### EXERCISE PROMPT
Pull out each line of the entries below that contains the word "ponudi", and copy those lines in order.
-.-.-
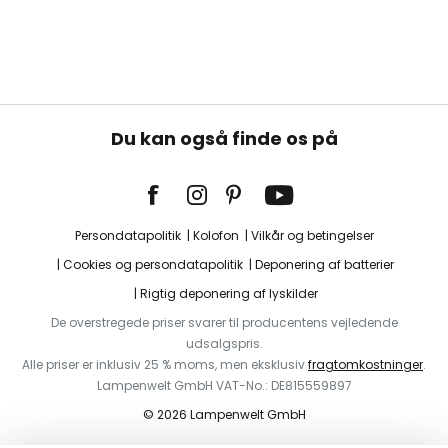
Du kan også finde os på
Persondatapolitik
Kolofon
Vilkår og betingelser
Cookies og persondatapolitik
Deponering af batterier
Rigtig deponering af lyskilder
De overstregede priser svarer til producentens vejledende
udsalgspris.
Alle priser er inklusiv 25 % moms, men eksklusiv
fragtomkostninger
.
Lampenwelt GmbH VAT-No.: DE815559897
© 2026 Lampenwelt GmbH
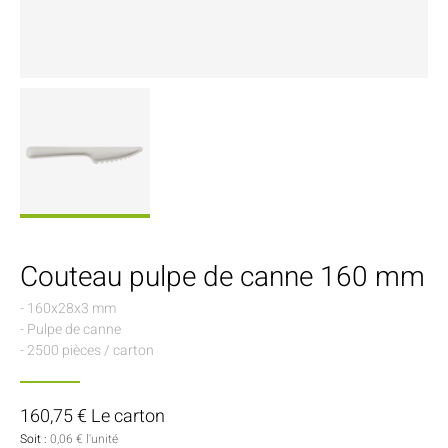
Couteau pulpe de canne 160 mm
- 160x28x3 mm
- Pulpe de canne
- 2500 pièces / carton
160,75 € Le carton
Soit :
0,06 € l'unité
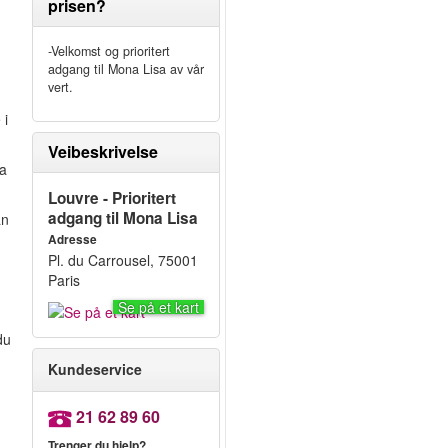
prisen?
-Velkomst og prioritert
adgang til Mona Lisa av vår
vert.
 i
Veibeskrivelse
sa
Louvre - Prioritert
adgang til Mona Lisa
an
Adresse
Pl. du Carrousel, 75001
Paris
Se på et kart
du
Kundeservice
21 62 89 60
Trenger du hjelp?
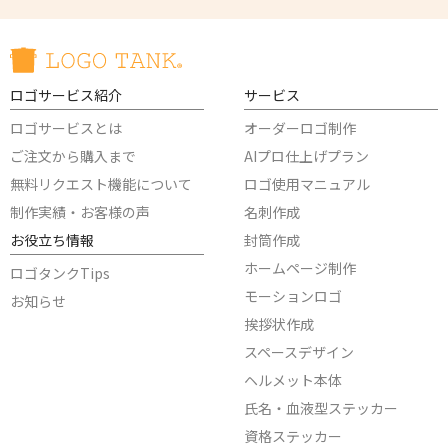
ロゴサービス紹介
サービス
ロゴサービスとは
オーダーロゴ制作
ご注文から購入まで
AIプロ仕上げプラン
無料リクエスト機能について
ロゴ使用マニュアル
制作実績・お客様の声
名刺作成
お役立ち情報
封筒作成
ホームページ制作
ロゴタンクTips
モーションロゴ
お知らせ
挨拶状作成
スペースデザイン
ヘルメット本体
氏名・血液型ステッカー
資格ステッカー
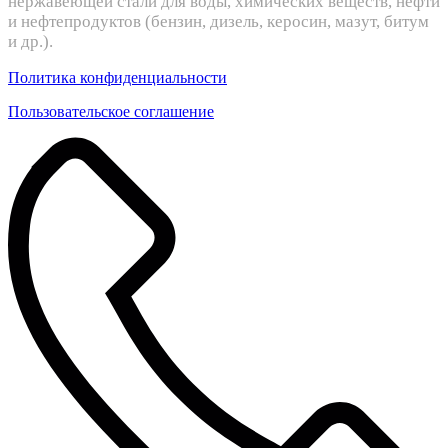
нержавеющей стали для воды, химических веществ, нефти
и нефтепродуктов (бензин, дизель, керосин, мазут, битум
и др.).
Политика конфиденциальности
Пользовательское соглашение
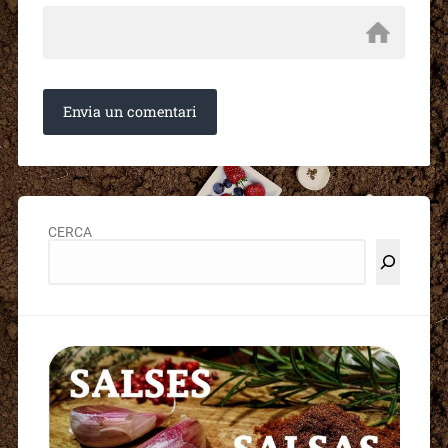
CERCA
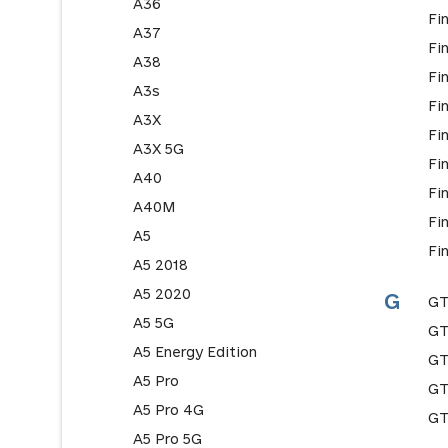
A36
Fi
A37
Fi
A38
Fi
A3s
Fi
A3X
Fi
A3X 5G
Fi
A40
Fi
A40M
Fi
A5
Fi
A5 2018
A5 2020
G
GT
A5 5G
GT
A5 Energy Edition
GT
A5 Pro
GT
A5 Pro 4G
G
A5 Pro 5G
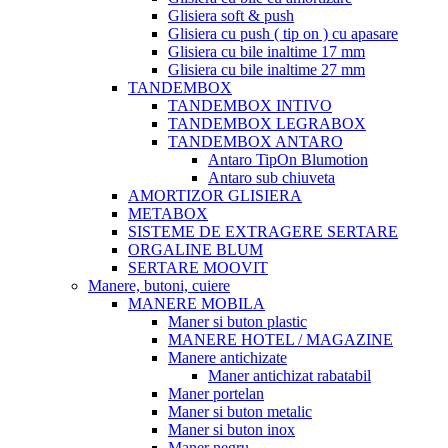
Glisiera soft & push
Glisiera cu push ( tip on ) cu apasare
Glisiera cu bile inaltime 17 mm
Glisiera cu bile inaltime 27 mm
TANDEMBOX
TANDEMBOX INTIVO
TANDEMBOX LEGRABOX
TANDEMBOX ANTARO
Antaro TipOn Blumotion
Antaro sub chiuveta
AMORTIZOR GLISIERA
METABOX
SISTEME DE EXTRAGERE SERTARE
ORGALINE BLUM
SERTARE MOOVIT
Manere, butoni, cuiere
MANERE MOBILA
Maner si buton plastic
MANERE HOTEL / MAGAZINE
Manere antichizate
Maner antichizat rabatabil
Maner portelan
Maner si buton metalic
Maner si buton inox
Maner negru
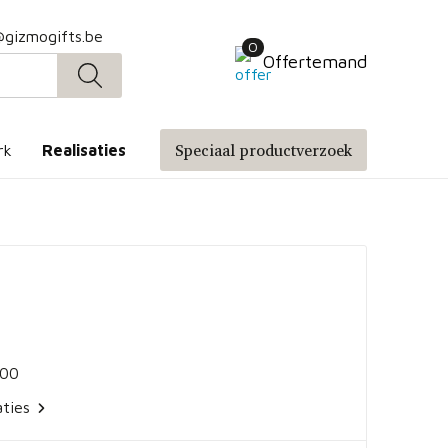
@gizmogifts.be
0
Offertemand
Speciaal productverzoek
rk
Realisaties
100
aties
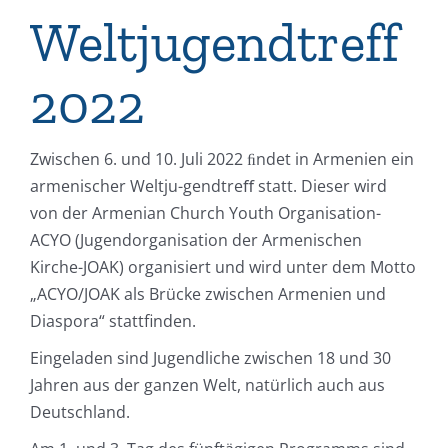
Weltjugendtreff
2022
Zwischen 6. und 10. Juli 2022 ﬁndet in Armenien ein
armenischer Weltju-gendtreﬀ statt. Dieser wird
von der Armenian Church Youth Organisation-
ACYO (Jugendorganisation der Armenischen
Kirche-JOAK) organisiert und wird unter dem Motto
„ACYO/JOAK als Brücke zwischen Armenien und
Diaspora“ stattfinden.
Eingeladen sind Jugendliche zwischen 18 und 30
Jahren aus der ganzen Welt, natürlich auch aus
Deutschland.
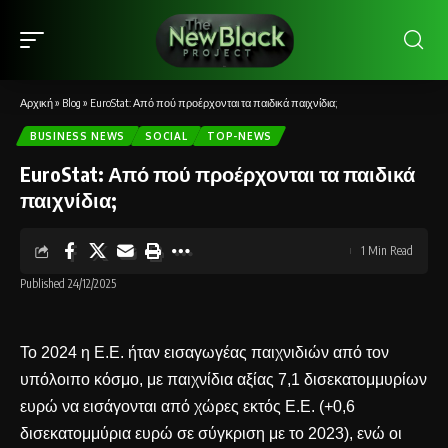
Αρχική
»
Blog
»
EuroStat: Από πού προέρχονται τα παιδικά παιχνίδια;
BUSINESS NEWS
SOCIAL
TOP-NEWS
EuroStat: Από πού προέρχονται τα παιδικά
παιχνίδια;
1 Min Read
Published 24/12/2025
Το 2024 η Ε.Ε. ήταν εισαγωγέας παιχνιδιών από τον
υπόλοιπο κόσμο, με παιχνίδια αξίας 7,1 δισεκατομμυρίων
ευρώ να εισάγονται από χώρες εκτός Ε.Ε. (+0,6
δισεκατομμύρια ευρώ σε σύγκριση με το 2023), ενώ οι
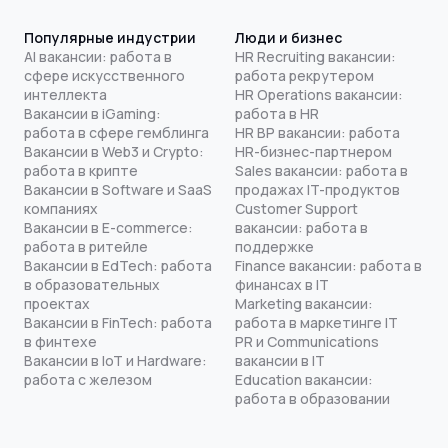
Популярные индустрии
Люди и бизнес
AI вакансии: работа в
HR Recruiting вакансии:
сфере искусственного
работа рекрутером
интеллекта
HR Operations вакансии:
Вакансии в iGaming:
работа в HR
работа в сфере гемблинга
HR BP вакансии: работа
Вакансии в Web3 и Crypto:
HR-бизнес-партнером
работа в крипте
Sales вакансии: работа в
Вакансии в Software и SaaS
продажах IT-продуктов
компаниях
Customer Support
Вакансии в E-commerce:
вакансии: работа в
работа в ритейле
поддержке
Вакансии в EdTech: работа
Finance вакансии: работа в
в образовательных
финансах в IT
проектах
Marketing вакансии:
Вакансии в FinTech: работа
работа в маркетинге IT
в финтехе
PR и Communications
Вакансии в IoT и Hardware:
вакансии в IT
работа с железом
Education вакансии:
работа в образовании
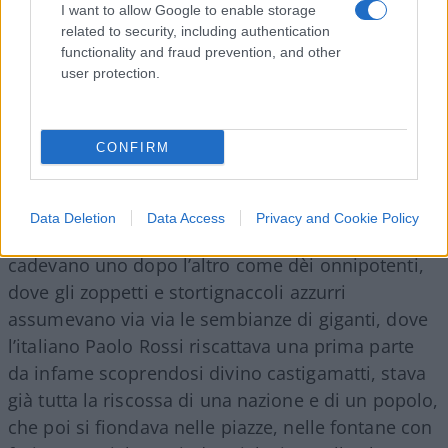
avvisaglie, per quelle coincidenze esoteriche che
I want to allow Google to enable storage
related to security, including authentication
non si spiegano e perciò non cessano di
functionality and fraud prevention, and other
affascinarci, si erano avute col trionfo calcistico
user protection.
dell’anno prima in Spagna, quella Nazionale
arrivata come i dannati della terra e ripartita sul
tetto del mondo.
CONFIRM
Data Deletion
Data Access
Privacy and Cookie Policy
In quelle partite a colori, dove gli avversari
cadevano uno dopo l’altro come dèi onnipotenti,
dove gli zoppetti e stortignaccoli azzurri
assumevano via via le sembianze di giganti, dove
l’italiano Paolo Rossi riscattava una prima parte
da infame scoprendosi divino castigamatti, stava
già tutta la riscossa di una nazione e di un popolo,
che poi si fiondava nelle piazze, nelle fontane con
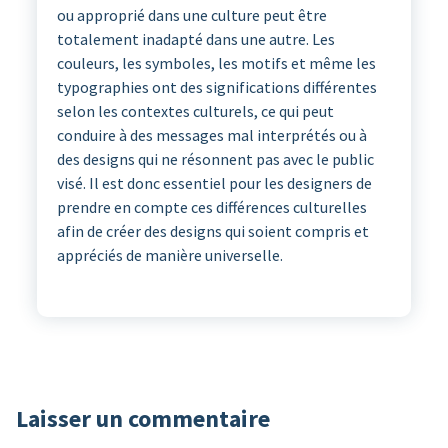
ou approprié dans une culture peut être
totalement inadapté dans une autre. Les
couleurs, les symboles, les motifs et même les
typographies ont des significations différentes
selon les contextes culturels, ce qui peut
conduire à des messages mal interprétés ou à
des designs qui ne résonnent pas avec le public
visé. Il est donc essentiel pour les designers de
prendre en compte ces différences culturelles
afin de créer des designs qui soient compris et
appréciés de manière universelle.
Laisser un commentaire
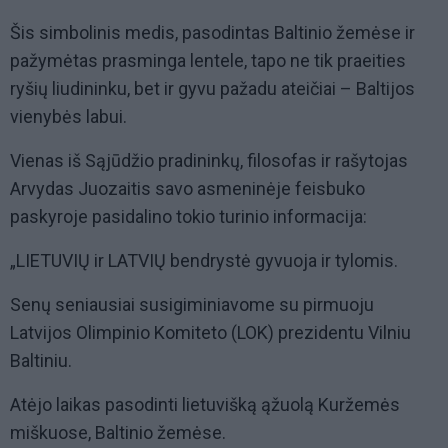
Šis simbolinis medis, pasodintas Baltinio žemėse ir
pažymėtas prasminga lentele, tapo ne tik praeities
ryšių liudininku, bet ir gyvu pažadu ateičiai – Baltijos
vienybės labui.
Vienas iš Sąjūdžio pradininkų, filosofas ir rašytojas
Arvydas Juozaitis savo asmeninėje feisbuko
paskyroje pasidalino tokio turinio informacija:
„LIETUVIŲ ir LATVIŲ bendrystė gyvuoja ir tylomis.
Senų seniausiai susigiminiavome su pirmuoju
Latvijos Olimpinio Komiteto (LOK) prezidentu Vilniu
Baltiniu.
Atėjo laikas pasodinti lietuvišką ąžuolą Kuržemės
miškuose, Baltinio žemėse.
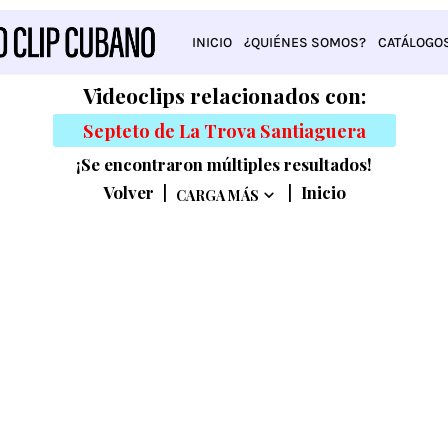
INICIO
¿QUIÉNES SOMOS?
CATÁLOGO
Videoclips relacionados con:
Septeto de La Trova Santiaguera
¡Se encontraron múltiples resultados!
Volver
|
|
Inicio
CARGA MÁS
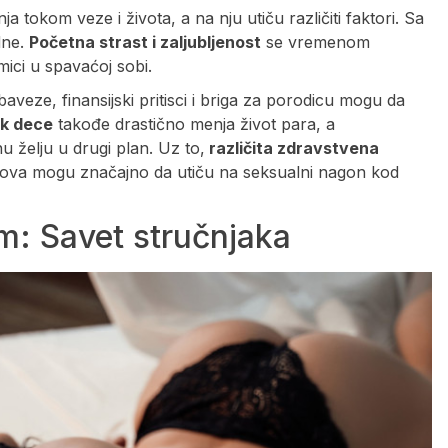
ja tokom veze i života, a na nju utiču različiti faktori. Sa
dne.
Početna strast i zaljubljenost
se vremenom
amici u spavaćoj sobi.
baveze, finansijski pritisci i briga za porodicu mogu da
k dece
takođe drastično menja život para, a
u želju u drugi plan. Uz to,
različita zdravstvena
kova mogu značajno da utiču na seksualni nagon kod
m: Savet stručnjaka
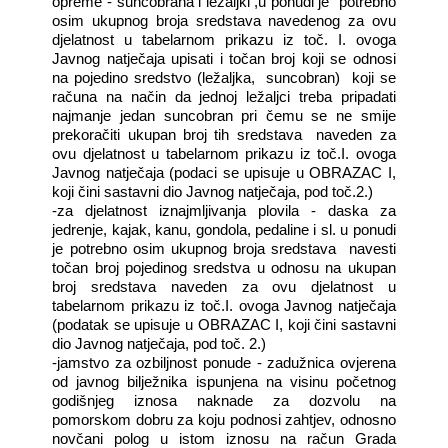
opreme - suncobrana i ležaljki ,u ponudi je
potrebno
osim ukupnog broja sredstava navedenog za ovu
djelatnost u tabelarnom prikazu iz toč. I. ovoga
Javnog natječaja upisati i točan broj koji se odnosi
na pojedino sredstvo (ležaljka,
suncobran)
koji se
računa na način da jednoj ležaljci treba pripadati
najmanje jedan suncobran pri čemu se ne smije
prekoračiti ukupan broj tih sredstava
naveden za
ovu djelatnost u tabelarnom prikazu iz toč.I. ovoga
Javnog natječaja (podaci se upisuje u OBRAZAC I,
koji čini sastavni dio Javnog natječaja, pod toč.2.)
-za djelatnost iznajmljivanja plovila - daska za
jedrenje, kajak, kanu, gondola, pedaline i sl. u ponudi
je potrebno osim ukupnog broja sredstava
navesti
točan broj pojedinog sredstva u odnosu na ukupan
broj sredstava naveden za ovu djelatnost u
tabelarnom prikazu iz toč.I. ovoga Javnog natječaja
(podatak se upisuje u OBRAZAC I, koji čini sastavni
dio Javnog natječaja, pod toč. 2.)
-jamstvo za ozbiljnost ponude - zadužnica ovjerena
od javnog bilježnika ispunjena na visinu početnog
godišnjeg iznosa naknade za dozvolu na
pomorskom dobru za koju podnosi zahtjev, odnosno
novčani polog u istom iznosu na račun Grada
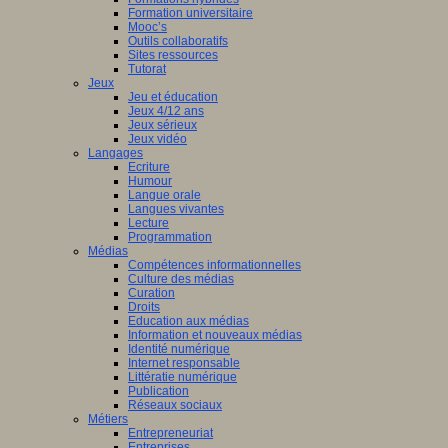
Formation universitaire
Mooc’s
Outils collaboratifs
Sites ressources
Tutorat
Jeux
Jeu et éducation
Jeux 4/12 ans
Jeux sérieux
Jeux vidéo
Langages
Ecriture
Humour
Langue orale
Langues vivantes
Lecture
Programmation
Médias
Compétences informationnelles
Culture des médias
Curation
Droits
Education aux médias
Information et nouveaux médias
Identité numérique
Internet responsable
Littératie numérique
Publication
Réseaux sociaux
Métiers
Entrepreneuriat
Entreprises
-.-.-
### TASK OUTPUT
opreme - suncobrana i ležaljki ,u ponudi je
jedrenje, kajak, kanu, gondola, pedaline i sl. u ponudi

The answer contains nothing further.